▸ **Article**:
By Peter Marks, The Washington Post
Published: June 12, 2016, 6:03am

Tonight, will Broadway’s runaway hit run the trophy table?

As far as musicals go, the real nail-biter at this year’s Tony Awards ceremony is not whether “Hamilton” wins a bunch of prizes. Because it will. The question is whether it wins them all.

Well, not all all, of course: It can’t grab a statuette for best revival or for best featured actor in a play. But it is possible that its 16 nominations, a record, could result in 13 Tonys — one more than reigning champ “The Producers,” which in 2001 scooped up 12 wins — including for best musical, the evening’s most coveted award.

And given the remarkable hoopla surrounding “Hamilton” — a level of public and media enthusiasm unlike anything I’ve witnessed in two decades of covering theater — wouldn’t a history-making sweep be a fitting capstone for a groundbreaking musical about the making of history?

I will be rooting for “Hamilton” to rack up the lucky 13, and not just because it makes a better story to write up in the press room of New York’s Beacon Theatre, the hall on Manhattan’s Upper West Side from which CBS will broadcast the three-hour proceedings, hosted by James Corden. No, it’s because “Hamilton” deserves them. It’s because the theater community needs to acknowledge with outsize emphasis what this work and its creator, Lin-Manuel Miranda, have done: made seeing this musical a national obsession, and musical theater a vital link, again, at last, in the American cultural chain.

What follows is a primer on the potential Tony night returns, for musicals and others, what to look for in key races, and how history may in fact be made.

The locks

Consider seven categories sewn up by the front-runner: best musical; best original score (Lin-Manuel Miranda); best book (Miranda, again); best direction of a musical (Thomas Kail); best performance by a featured actress in a musical (Ren?e Elise Goldsberry); best performance by a featured actor in a musical (Daveed Diggs, Jonathan Groff or Christopher Jackson) and best orchestrations (Alex Lacamoire).

The toss-ups

Four of the down-ballot races — the three visual-design categories and the award for best choreography — may swing to other shows. One of the most hotly contested races is between Andy Blankenbuehler, who devised the sensational, almost continual movement in “Hamilton,” and Savion Glover, whose enchanting tap choreography is the most elevating element of director George C. Wolfe’s “Shuffle Along, or the Making of the Musical Sensation of 1921 and All That Followed.”

▸ **Collected material**:
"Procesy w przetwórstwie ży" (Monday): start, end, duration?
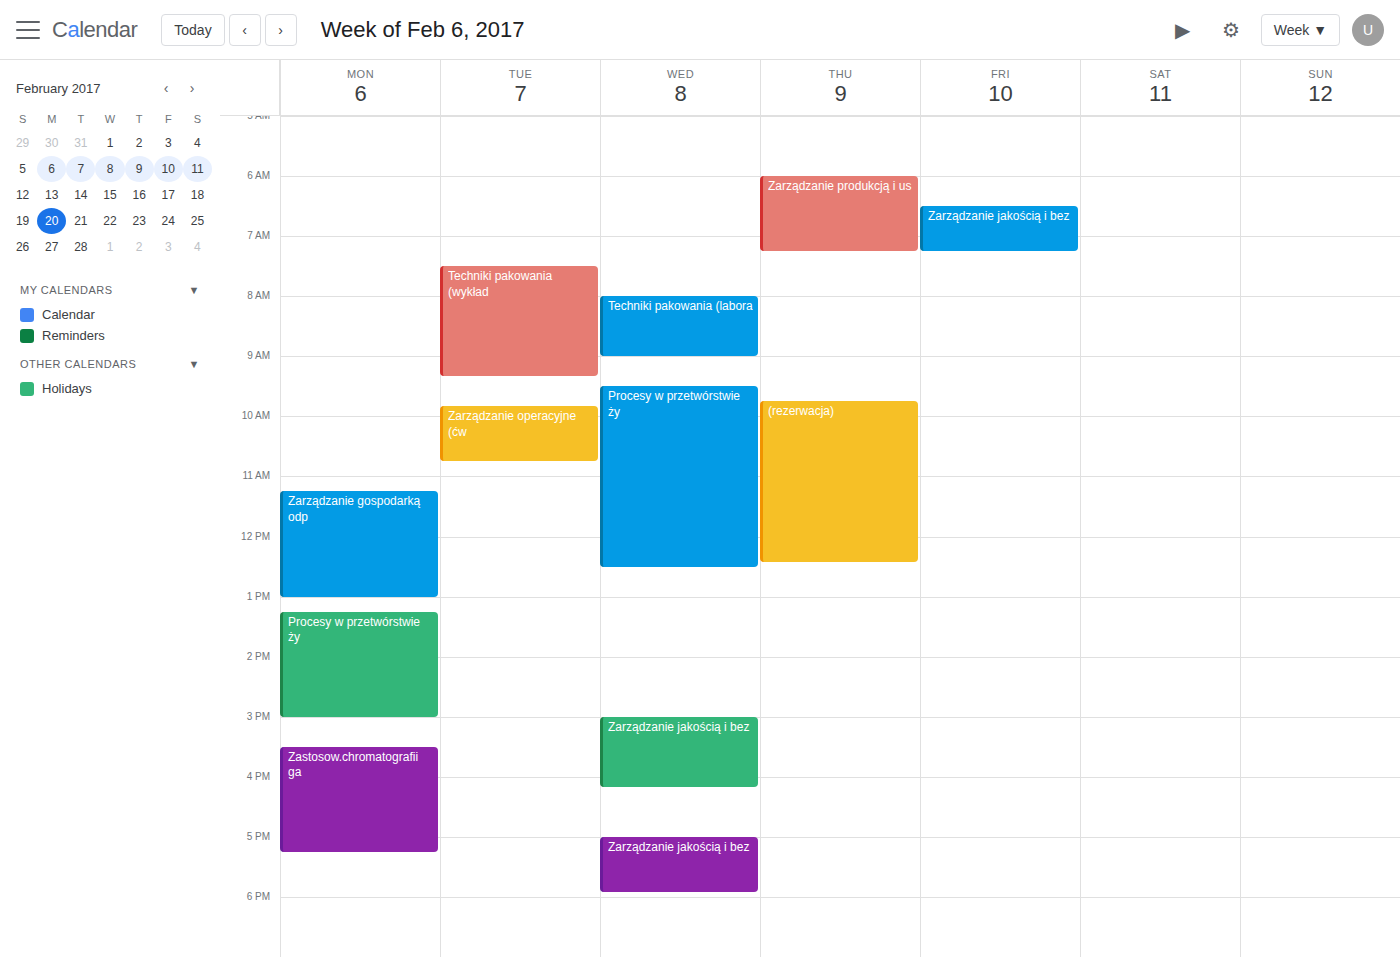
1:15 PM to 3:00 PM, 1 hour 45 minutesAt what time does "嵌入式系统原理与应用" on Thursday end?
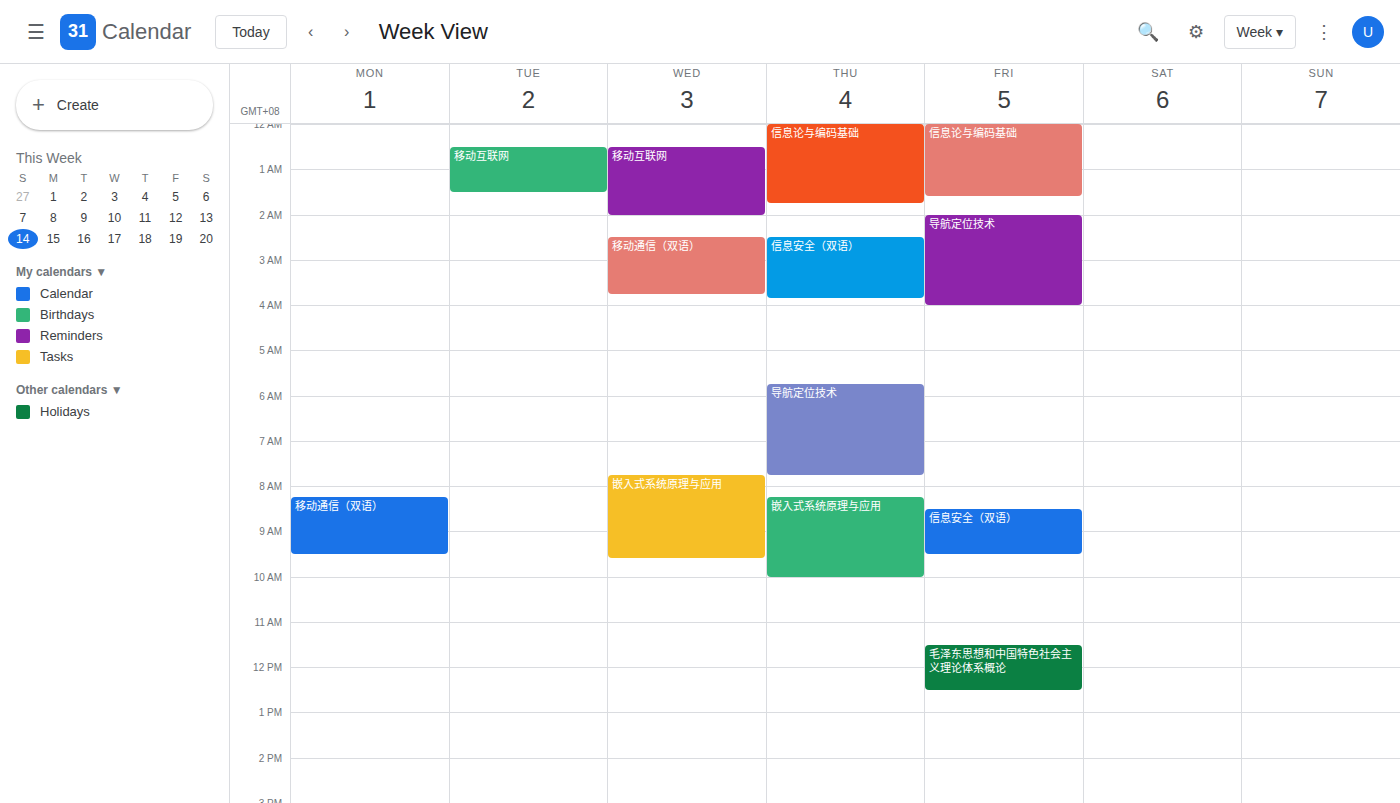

▸ **What to do**:
1 – Translate this sentence from the Tony Awards article into Spanish: "What follows is a primer on the potential Tony night returns, for musicals and others, what to look for in key races, and how history may in fact be made."
2 – Repeat word for word the part of the Tony Awards article that opens with the words containing "By Peter Marks, The" and closes with "wins them all.".
3 – Pick up the Tony Awards article after its last sentence and continue it in the same voice.

▸ **Expected results**:
1 – Lo que sigue es una guía básica sobre los posibles resultados de la noche de los Tony, para los musicales y otras obras, sobre qué observar en las categorías clave y sobre cómo, de hecho, podría hacerse historia.

2 –
By Peter Marks, The Washington Post
Published: June 12, 2016, 6:03am

Tonight, will Broadway’s runaway hit run the trophy table?

As far as musicals go, the real nail-biter at this year’s Tony Awards ceremony is not whether “Hamilton” wins a bunch of prizes. Because it will. The question is whether it wins them all.

3 –
The costume designer par excellence for “Shuffle Along,” Ann Roth, could slip past the innovative Paul Tazewell of “Hamilton”; and the set and lighting designers of the satirical “American Psycho” might have been stronger contenders against “Hamilton” and “Shuffle Along” if the musical had not closed Sunday.

Miranda’s claim on a separate record — that is, to be the first person to win a best-actor Tony as well as the awards for book and score — is on the line in the category of best actor in a musical. Nominated for his portrayal of Alexander Hamilton, Miranda faces formidable competition from his buzz-attracting cast mate, Leslie Odom Jr., who portrays Aaron Burr. If the “Hamilton” vote ends up being split between them, the potential exists for another estimable candidate to glide in: the well-liked Danny Burstein, who should have won a Tony a few years back for his turn as Buddy in the most recent revival of “Follies” and could be honored this year for his endearingly human Tevye in the fine new revival of “Fiddler on the Roof.”

The spoiler

Were “Hamilton” to waltz away with the dozen trophies to be awarded in the categories above, it would still have to get past Cynthia Erivo to carry home the full basket of 13. Who is Cynthia Erivo, you ask? Well, if you have to, it means you haven’t seen or heard about her rafter-raising work as tragic-to-triumphant Celie in the revelatory Broadway revival of “The Color Purple.” By many accounts, the Tony for best actress in a musical is hers to lose.

Phillipa Soo, whose Eliza Schuyler in “Hamilton” radiates its own softer magnetism, gives Erivo a good fight. But even if the Tony voters are getting behind a “Hamilton” landslide, this is the contest that you would most expect to hold the musical back. And given the breathtaking size of Erivo’s performance, there’s absolutely no injustice in losing to her.

The new plays

This year there is an exceedingly interesting quartet of dramas nominated for best new play: “Eclipsed,” Danai Gurira’s story of women kept as concubines by a Liberian warlord; “The Father,” about the impact of Alzheimer’s on an elderly man, by France’s Florian Zeller; Stephen Karam’s family tragicomedy, “The Humans”; and Englishman Mike Bartlett’s ingenious “King Charles III,” a take in the style of Shakespeare on the succession to the British throne after Queen Elizabeth II.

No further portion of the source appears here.